Elle rend des avis sur toute question relative à l'application du droit coopératif et au fonctionnement des sociétés coopératives (cas individuels ou fonctionnement global).

4. Vers la fin du rôle du médiateur de la coopération agricole ?

Le médiateur de la coopération agricole ne sera plus nommé par le HCCA mais par le ministre, sur avis simple du comité directeur du HCCA.

Contrairement au projet précédent, ses missions et leur articulation avec celles du médiateur des relations commerciales agricoles ne sont pas tranchées par ordonnance mais seront fixées par décret en Conseil d'État.

Le groupe de suivi estime que prendre une ordonnance pour définir ce point finalement par décret aura probablement fait perdre plus d'un an dans la mise en oeuvre de cette réforme.

Pour rappel, aujourd'hui, le médiateur de la coopération agricole est pleinement compétent sur ces questions si elles concernent un conflit entre un associé coopérateur et sa coopérative. Il doit simplement « tenir compte » des avis et recommandations publiques du médiateur des relations commerciales agricoles.

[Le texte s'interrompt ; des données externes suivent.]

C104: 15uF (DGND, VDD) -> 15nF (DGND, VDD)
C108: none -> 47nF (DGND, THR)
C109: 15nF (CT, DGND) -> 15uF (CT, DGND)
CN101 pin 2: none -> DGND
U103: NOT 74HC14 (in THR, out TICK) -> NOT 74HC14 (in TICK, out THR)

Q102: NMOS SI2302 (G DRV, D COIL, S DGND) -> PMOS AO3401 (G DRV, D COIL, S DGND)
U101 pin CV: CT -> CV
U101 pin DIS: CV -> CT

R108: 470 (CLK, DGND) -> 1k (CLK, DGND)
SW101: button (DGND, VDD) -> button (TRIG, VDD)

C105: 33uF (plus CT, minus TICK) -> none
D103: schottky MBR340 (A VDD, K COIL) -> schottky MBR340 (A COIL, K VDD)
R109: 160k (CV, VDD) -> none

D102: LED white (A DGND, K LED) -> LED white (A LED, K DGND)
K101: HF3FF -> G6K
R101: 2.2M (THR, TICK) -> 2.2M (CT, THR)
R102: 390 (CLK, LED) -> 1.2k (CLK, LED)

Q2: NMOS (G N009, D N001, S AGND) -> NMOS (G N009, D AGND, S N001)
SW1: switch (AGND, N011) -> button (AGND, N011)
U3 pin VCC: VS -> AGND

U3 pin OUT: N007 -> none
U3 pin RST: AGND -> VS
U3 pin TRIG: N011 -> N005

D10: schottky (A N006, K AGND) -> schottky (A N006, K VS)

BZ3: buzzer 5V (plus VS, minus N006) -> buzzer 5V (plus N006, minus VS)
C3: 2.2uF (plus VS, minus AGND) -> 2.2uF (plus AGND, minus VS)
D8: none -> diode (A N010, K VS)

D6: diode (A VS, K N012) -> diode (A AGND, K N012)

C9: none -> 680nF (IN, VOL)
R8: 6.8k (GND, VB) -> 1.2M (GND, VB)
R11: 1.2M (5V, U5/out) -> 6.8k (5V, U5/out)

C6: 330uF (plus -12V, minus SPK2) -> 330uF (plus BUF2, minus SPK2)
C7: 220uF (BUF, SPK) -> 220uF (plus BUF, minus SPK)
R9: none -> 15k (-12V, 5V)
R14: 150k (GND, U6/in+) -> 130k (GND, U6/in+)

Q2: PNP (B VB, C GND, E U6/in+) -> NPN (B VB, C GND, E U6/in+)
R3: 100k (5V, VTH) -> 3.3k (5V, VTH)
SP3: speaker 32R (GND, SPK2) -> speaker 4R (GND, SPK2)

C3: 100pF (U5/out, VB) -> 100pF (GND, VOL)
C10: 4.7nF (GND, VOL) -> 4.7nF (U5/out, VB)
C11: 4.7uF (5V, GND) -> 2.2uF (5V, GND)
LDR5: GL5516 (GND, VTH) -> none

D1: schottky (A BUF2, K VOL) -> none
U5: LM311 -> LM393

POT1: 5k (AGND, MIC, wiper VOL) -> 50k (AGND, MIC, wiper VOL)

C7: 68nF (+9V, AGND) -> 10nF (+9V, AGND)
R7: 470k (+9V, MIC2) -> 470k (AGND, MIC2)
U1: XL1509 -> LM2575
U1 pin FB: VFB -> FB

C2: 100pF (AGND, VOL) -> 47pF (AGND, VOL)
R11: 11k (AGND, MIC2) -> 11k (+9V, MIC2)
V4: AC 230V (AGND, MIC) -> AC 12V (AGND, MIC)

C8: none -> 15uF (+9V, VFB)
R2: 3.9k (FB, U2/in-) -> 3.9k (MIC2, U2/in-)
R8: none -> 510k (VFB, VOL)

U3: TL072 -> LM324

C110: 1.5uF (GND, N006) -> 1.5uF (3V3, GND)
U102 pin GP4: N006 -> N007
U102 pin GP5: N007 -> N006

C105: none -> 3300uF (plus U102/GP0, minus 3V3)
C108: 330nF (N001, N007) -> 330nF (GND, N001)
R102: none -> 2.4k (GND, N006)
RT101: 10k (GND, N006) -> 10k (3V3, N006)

La volonté du Gouvernement serait de dessaisir le médiateur de la coopération agricole des conflits liés aux prix et aux indemnités de départ pour les transférer au médiateur des relations commerciales agricoles. Or ces conflits couvrent sans doute une très grande majorité des conflits entre un associé-coopérateur et sa coopérative. Ce dessaisissement reviendrait donc à supprimer le médiateur de la coopération agricole.